● **Task**: In the records below, how many lines hold the string "Gewalt"? Give only the number.

[Stored items]
§

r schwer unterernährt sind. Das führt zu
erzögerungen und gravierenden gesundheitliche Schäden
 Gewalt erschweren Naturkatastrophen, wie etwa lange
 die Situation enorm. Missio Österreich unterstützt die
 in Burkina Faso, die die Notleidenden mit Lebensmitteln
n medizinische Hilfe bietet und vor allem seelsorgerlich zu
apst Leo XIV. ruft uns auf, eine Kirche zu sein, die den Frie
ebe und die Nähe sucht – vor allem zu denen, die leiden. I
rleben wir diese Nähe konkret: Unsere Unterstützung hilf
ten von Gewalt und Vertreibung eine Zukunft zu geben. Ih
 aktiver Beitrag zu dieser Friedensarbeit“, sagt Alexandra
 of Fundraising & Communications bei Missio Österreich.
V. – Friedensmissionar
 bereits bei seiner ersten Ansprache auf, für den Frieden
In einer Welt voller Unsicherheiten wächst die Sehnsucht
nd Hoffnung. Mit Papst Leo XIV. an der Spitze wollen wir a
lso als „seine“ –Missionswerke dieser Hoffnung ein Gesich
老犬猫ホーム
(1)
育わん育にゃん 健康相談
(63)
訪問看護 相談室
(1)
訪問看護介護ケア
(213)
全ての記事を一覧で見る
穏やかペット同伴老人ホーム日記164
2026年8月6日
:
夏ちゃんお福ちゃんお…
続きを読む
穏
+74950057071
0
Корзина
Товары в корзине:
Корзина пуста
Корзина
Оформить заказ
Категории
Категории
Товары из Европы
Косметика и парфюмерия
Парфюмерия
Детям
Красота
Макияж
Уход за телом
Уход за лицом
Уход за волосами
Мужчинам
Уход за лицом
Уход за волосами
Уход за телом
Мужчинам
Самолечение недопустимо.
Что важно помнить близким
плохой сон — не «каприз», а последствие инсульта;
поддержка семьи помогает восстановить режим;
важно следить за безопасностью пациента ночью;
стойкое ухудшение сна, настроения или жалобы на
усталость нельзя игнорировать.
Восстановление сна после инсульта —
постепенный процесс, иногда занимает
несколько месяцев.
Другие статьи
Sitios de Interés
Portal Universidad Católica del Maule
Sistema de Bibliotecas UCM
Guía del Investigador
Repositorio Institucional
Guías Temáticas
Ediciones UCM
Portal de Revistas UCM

§

● **Output of the exercise**: 2